Now O’Meara, who wore a fine Captain Hook costume hat, rallied his team for their 8:10 a.m start. The Renegades had been following his lead all morning, first lining up in two rows of ten. The women had tied red bandanas around their heads; one woman had even put on her lipstick. They had marched across the festival grounds, laughing and yelling with excitement.
For the past two months the team had strictly practiced their technique–not relying on their upper body strength, but actually leaning their entire bodies forward as they plunged their paddles into the water.
The boats lined up 500 meters away the finish line. All the members of every team had their heads down and their paddles held still in the water to keep the boats from crossing the starting line before the horn.
“Go Renegades!” a mother shouted from the shore. Christine Aro, 59, who lives in Chico, had traveled to Oakland to watch her daughter, Deedra, race. “When I heard she was doing a dragon boat race I was very excited,” she said.

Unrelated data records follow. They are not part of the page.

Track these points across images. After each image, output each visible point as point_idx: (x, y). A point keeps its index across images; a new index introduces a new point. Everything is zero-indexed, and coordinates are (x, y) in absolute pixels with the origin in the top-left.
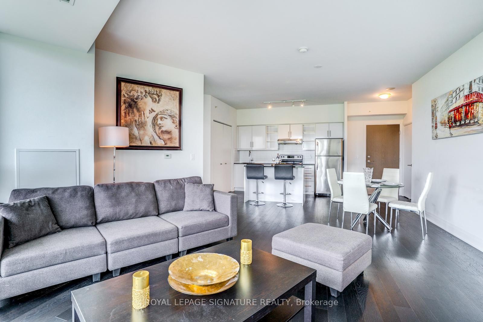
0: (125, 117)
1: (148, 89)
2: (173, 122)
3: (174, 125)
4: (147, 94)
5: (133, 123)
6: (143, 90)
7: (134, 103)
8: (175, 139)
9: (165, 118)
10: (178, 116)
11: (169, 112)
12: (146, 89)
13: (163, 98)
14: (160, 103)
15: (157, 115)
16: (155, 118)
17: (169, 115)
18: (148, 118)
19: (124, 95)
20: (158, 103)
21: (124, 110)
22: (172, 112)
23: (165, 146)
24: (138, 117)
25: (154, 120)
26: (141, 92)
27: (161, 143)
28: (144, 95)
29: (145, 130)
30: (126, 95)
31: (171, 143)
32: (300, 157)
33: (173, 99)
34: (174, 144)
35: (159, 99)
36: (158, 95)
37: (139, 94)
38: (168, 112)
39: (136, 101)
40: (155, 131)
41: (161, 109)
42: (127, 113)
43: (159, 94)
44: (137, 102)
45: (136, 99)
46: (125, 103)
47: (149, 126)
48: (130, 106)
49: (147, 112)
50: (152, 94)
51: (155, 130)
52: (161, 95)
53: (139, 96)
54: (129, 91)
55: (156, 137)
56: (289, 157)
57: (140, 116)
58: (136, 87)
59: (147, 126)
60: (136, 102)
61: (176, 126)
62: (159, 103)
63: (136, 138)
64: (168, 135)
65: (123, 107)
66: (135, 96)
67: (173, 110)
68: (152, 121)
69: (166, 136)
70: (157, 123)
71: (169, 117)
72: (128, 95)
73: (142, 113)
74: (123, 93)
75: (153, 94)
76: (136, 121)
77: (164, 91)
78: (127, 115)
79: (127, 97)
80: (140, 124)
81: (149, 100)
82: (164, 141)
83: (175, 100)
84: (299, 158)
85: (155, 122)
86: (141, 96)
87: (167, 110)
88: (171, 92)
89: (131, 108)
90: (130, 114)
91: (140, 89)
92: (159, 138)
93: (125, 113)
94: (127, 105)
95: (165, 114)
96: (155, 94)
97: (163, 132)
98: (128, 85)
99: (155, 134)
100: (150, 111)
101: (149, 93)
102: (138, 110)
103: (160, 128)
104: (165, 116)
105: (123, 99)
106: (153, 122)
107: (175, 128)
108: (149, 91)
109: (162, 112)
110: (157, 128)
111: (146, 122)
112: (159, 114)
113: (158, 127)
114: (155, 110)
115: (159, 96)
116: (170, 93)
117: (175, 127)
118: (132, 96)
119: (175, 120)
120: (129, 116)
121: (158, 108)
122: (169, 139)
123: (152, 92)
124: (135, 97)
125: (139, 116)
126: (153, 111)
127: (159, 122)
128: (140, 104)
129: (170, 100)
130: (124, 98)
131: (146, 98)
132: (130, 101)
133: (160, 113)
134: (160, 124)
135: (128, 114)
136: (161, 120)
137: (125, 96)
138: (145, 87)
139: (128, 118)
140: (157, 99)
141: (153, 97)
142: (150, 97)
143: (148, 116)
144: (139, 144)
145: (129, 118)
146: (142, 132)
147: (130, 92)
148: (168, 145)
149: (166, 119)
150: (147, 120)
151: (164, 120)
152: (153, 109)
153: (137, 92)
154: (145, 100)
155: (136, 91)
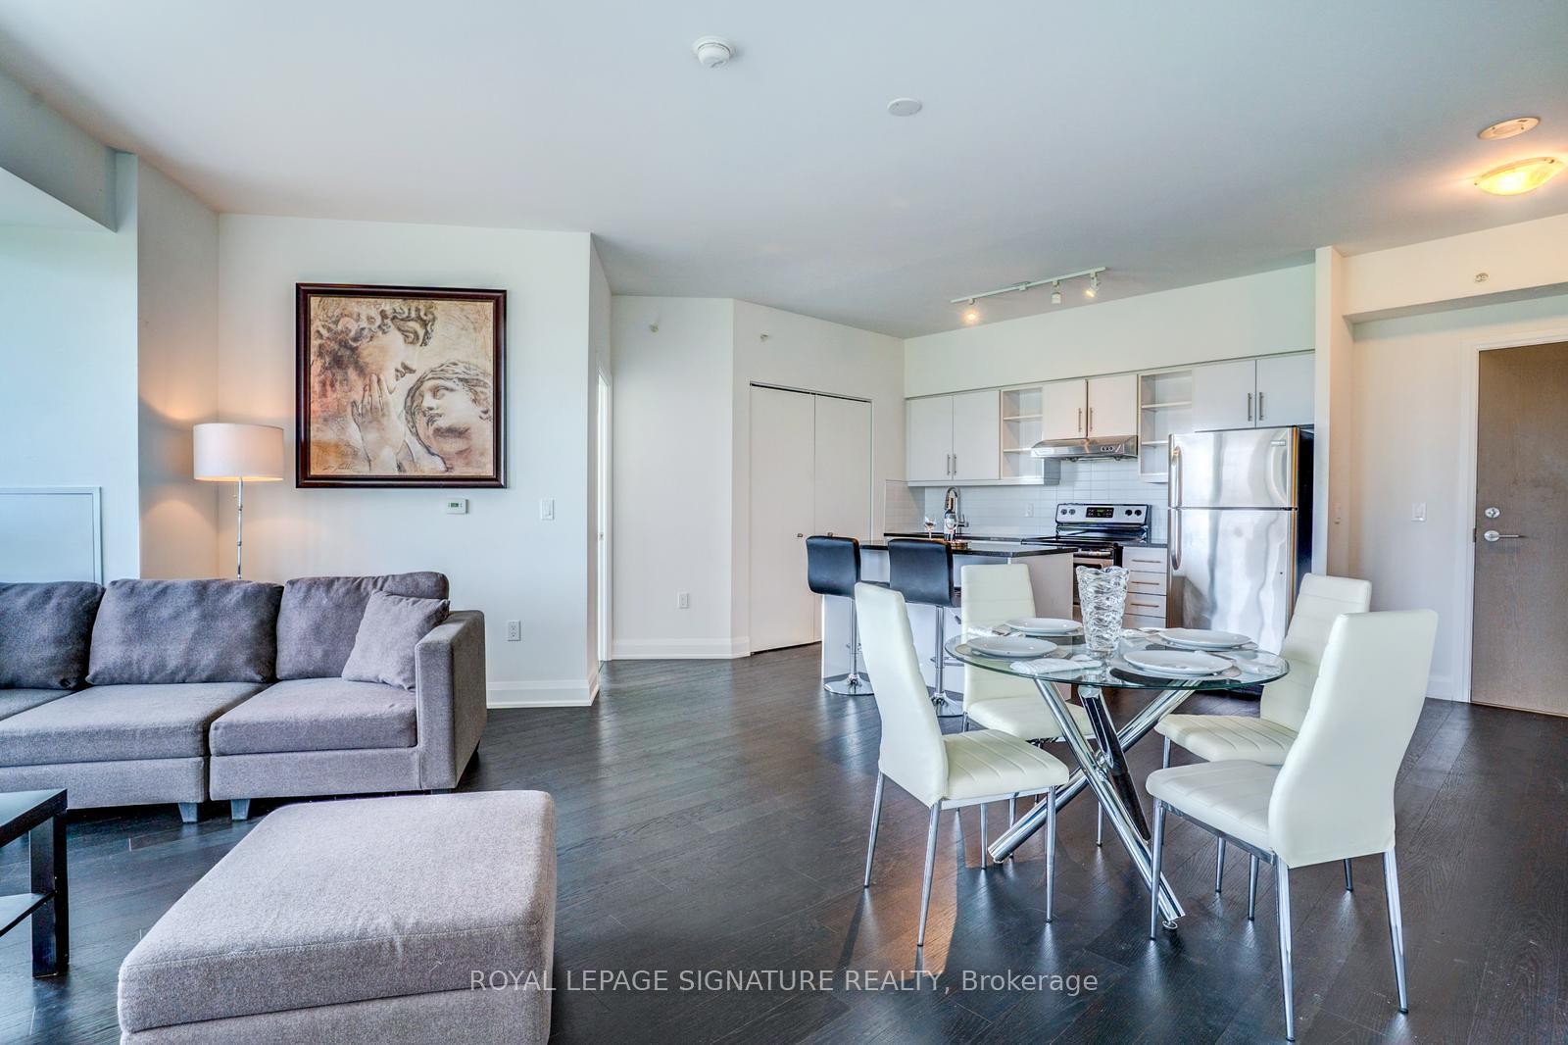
0: (324, 394)
1: (387, 305)
2: (475, 401)
3: (479, 410)
4: (388, 321)
5: (346, 411)
6: (374, 313)
7: (348, 353)
8: (482, 454)
9: (447, 389)
10: (490, 382)
11: (460, 369)
12: (383, 308)
13: (438, 329)
14: (432, 343)
15: (421, 381)
16: (414, 393)
17: (461, 380)
18: (391, 393)
19: (318, 332)
20: (424, 343)
21: (319, 375)
22: (469, 369)
23: (447, 474)
24: (362, 393)
25: (412, 397)
26: (370, 319)
27: (433, 467)
28: (379, 327)
29: (381, 428)
30: (324, 332)
31: (467, 464)
32: (1138, 513)
33: (475, 329)
34: (479, 467)
35: (427, 332)
36: (421, 319)
37: (364, 324)
38: (457, 370)
39: (354, 345)
40: (414, 430)
41: (435, 363)
42: (328, 383)
43: (425, 318)
44: (357, 348)
45: (355, 340)
46: (320, 355)
47: (394, 417)
48: (338, 362)
49: (389, 377)
50: (402, 320)
51: (414, 426)
52: (434, 319)
53: (363, 329)
54: (334, 319)
55: (417, 449)
56: (1093, 512)
57: (367, 388)
58: (353, 305)
59: (389, 416)
60: (354, 350)
61: (486, 412)
62: (426, 345)
63: (355, 454)
64: (458, 440)
65: (316, 367)
66: (350, 331)
67: (473, 361)
68: (404, 398)
69: (452, 446)
70: (419, 406)
71: (460, 384)
72: (329, 330)
73: (375, 378)
74: (316, 325)
75: (408, 319)
76: (354, 404)
77: (441, 306)
78: (328, 388)
79: (328, 338)
80: (367, 411)
81: (394, 338)
82: (442, 458)
83: (482, 328)
84: (1134, 519)
85: (415, 404)
86: (370, 329)
87: (455, 364)
88: (465, 307)
89: (339, 367)
90: (337, 385)
91: (367, 308)
92: (428, 450)
93: (324, 384)
94: (328, 359)
95: (447, 375)
96: (412, 320)
97: (438, 432)
98: (330, 300)
99: (414, 439)
100: (397, 370)
101: (394, 318)
102: (361, 371)
103: (431, 420)
104: (449, 384)
105: (315, 343)
106: (409, 404)
107: (481, 418)
108: (395, 311)
109: (438, 373)
110: (421, 421)
111: (387, 404)
112: (430, 379)
113: (425, 419)
114: (414, 368)
115: (425, 324)
116: (462, 310)
117: (483, 415)
118: (342, 332)
119: (482, 392)
120: (334, 391)
121: (423, 359)
122: (460, 453)
123: (404, 313)
124: (352, 334)
125: (365, 390)
126: (408, 369)
127: (429, 401)
128: (368, 351)
129: (464, 332)
130: (319, 341)
131: (384, 332)
132: (336, 347)
133: (430, 376)
134: (431, 409)
135: (332, 386)
136: (434, 395)
137: (321, 336)
138: (379, 300)
139: (331, 396)
140: (421, 332)
141: (406, 328)
142: (399, 329)
143: (392, 387)
144: (363, 470)
145: (335, 396)
146: (372, 436)
147: (336, 323)
148: (455, 473)
149: (452, 390)
150: (390, 398)
151: (443, 395)
152: (408, 363)
153: (358, 319)
154: (382, 340)
155: (355, 316)
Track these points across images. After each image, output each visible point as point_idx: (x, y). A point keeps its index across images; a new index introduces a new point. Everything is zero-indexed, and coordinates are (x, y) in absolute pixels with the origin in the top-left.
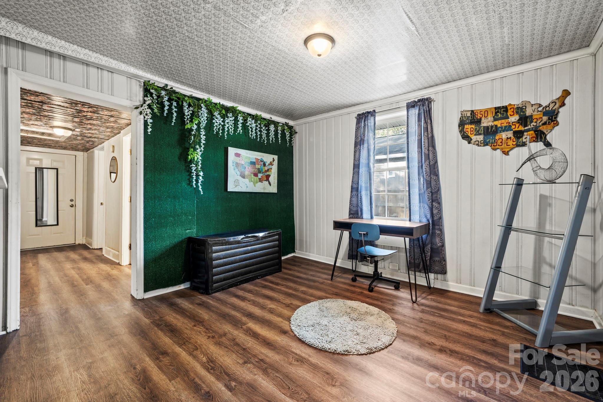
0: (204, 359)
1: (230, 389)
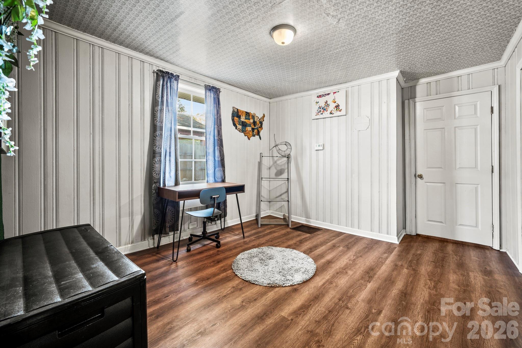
0: (358, 338)
1: (379, 312)
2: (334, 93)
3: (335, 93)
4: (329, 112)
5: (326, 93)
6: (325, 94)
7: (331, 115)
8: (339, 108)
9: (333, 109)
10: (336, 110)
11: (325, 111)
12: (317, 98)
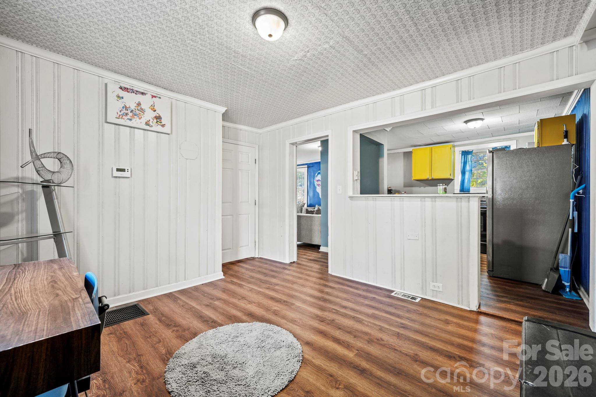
2: (153, 97)
3: (155, 97)
4: (144, 120)
5: (135, 89)
6: (137, 91)
7: (147, 128)
8: (160, 120)
9: (151, 120)
10: (157, 123)
11: (135, 117)
12: (120, 90)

Deedra, who also had family members from San Jose and Walnut Creek there to cheer her on, drew the biggest Renegades cheering squad. “We are a very close-knit family, so when she told me about the race I called everyone and sent out the flyer,” Aro said.
After the race, Aro was just happy the Renegades had finished. “I’m so proud,” said. “And they are going to be so proud of themselves.”
They placed last in that opening heat–but Lambeti shrugged that off. “We got our butts kicked this morning, ” she said. “But there’s still the afternoon.”